Reginald Henderson (left) and Sean Tyler (right) | Chicago Torture Justice Center (X)
Reginald Henderson (left) and Sean Tyler (right) | Chicago Torture Justice Center (X)
A federal judge has ordered city attorneys to produce detective “street files” of homicides from 1989 to 1996 in the wrongful conviction lawsuits of brothers Reginald Henderson and Sean Tyler, convicted of the 1994 murder of ten-year-old Rodney Collins.
U.S. District Judge Georgia Alexakis also ordered the attorneys to produce files of officer complaints, or CR files, from separate wrongful conviction lawsuits filed by Wayne Washington and Tyrone Hood, convicted of the 1993 murder of college basketball star Marshall Morgan, Jr.
Street files are old case reports and notes from detectives investigating the homicides. One former city detective told Chicago City Wire the files have been embellished by the press as "secret files" containing exculpatory evidence.

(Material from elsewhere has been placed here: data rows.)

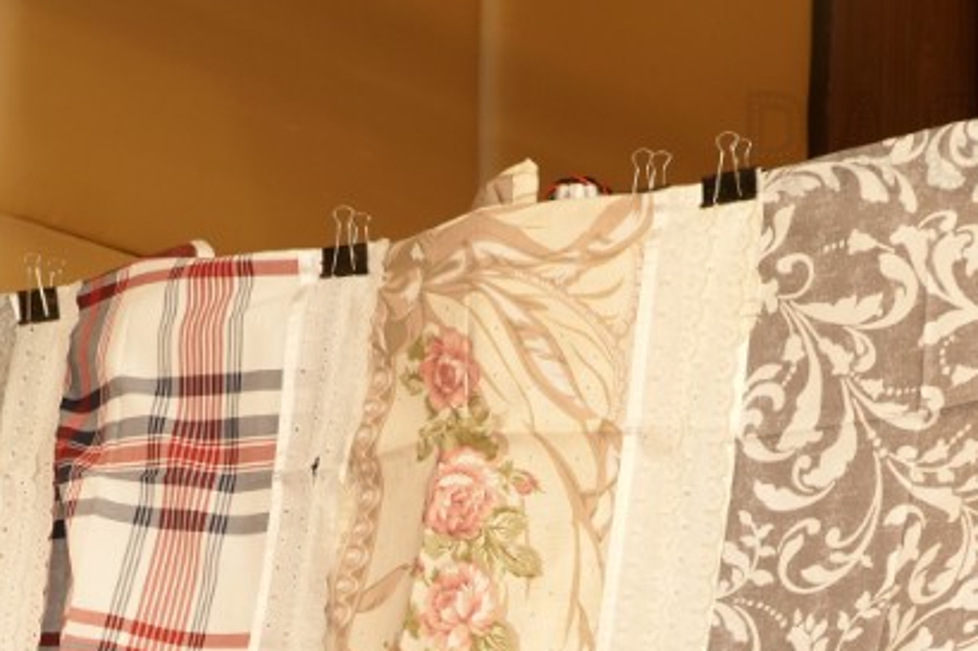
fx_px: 3150
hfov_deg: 17.6
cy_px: 979
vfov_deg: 11.3
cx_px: 500
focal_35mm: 116
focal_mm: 34
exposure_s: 1/125
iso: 640
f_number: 5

City attorneys resisted the motion to produce the files arguing in part that producing them would be too burdensome and, that together with the CR files, lawyers for Henderson and Tyler were trying to draw the specter of former Commander Jon Burge into the case.
Burge was fired in 1993 over allegations that he tortured suspects.
“Their Complaints target Burge’s alleged connection with Defendant Officers with completely unsubstantiated allegations that the officers electroshocked suspects as Burge was found to have done,” city lawyers argued, “and their disclosures are virtually identical to the Burge-era documents relied on in Hood/Washington, extending far beyond ostensibly providing ‘notice of the City’s alleged ‘coerced confession’ practice.”
Henderson and Tyler lawyers argued in a March 17 motion in that “the City has offered no legitimate basis for not re-using the Hood C.R. files, and it appears that the real reason they want to try to limit Plaintiffs to a shorter window is to try to cut Jon Burge out of discovery. But Burge is undoubtedly relevant to at least one of the elements of Plaintiffs’ Monell claim—notice to the city of the problem of using coerced and fabricated evidence—and the city cannot bar any inquiry into Burge by inventing an arbitrary cutoff for discovery.”
Some of the detectives named in the original complaints filed in July 2023, including now retired Detective Kenneth Boudreau, were under Burge’s supervision for a brief time.
The Tyler and Henderson civil complaints tell of an elaborate scheme, citing Boudreau and former Detective James O’Brien, to frame the brothers as part of a vendetta stemming from Tyler’s testimony for the defense in a separate shooting case.
But Boudreau told Chicago City Wire for an earlier story that he had minimal involvement in the case. Moreover, he served under Burge’s command for only a few months and had few encounters with him.
For their parts, Washington and Hood in June received a $25 million settlement in their wrongful conviction cases stemming from the Morgan murder.
The case in federal court was expected to go to trial sometime last summer with Boudreau saying that he and his former partner Jack Halloran were willing to testify that they did not force Hood and Washington, as the two alleged, to confess to a crime they did not commit.
Both detectives have been named in other wrongful conviction cases, but insist they did nothing wrong in their investigations.
“I have absolutely no problem revisiting cases where new evidence comes to light,” Boudreau told the Cook County Record. “Those cases deserve another look. But not cases based on the media or politics, where witnesses from 30 years ago recant testimony, don’t want to testify again or aren’t around to testify.”
“As God as my witness, we did nothing wrong,” he added.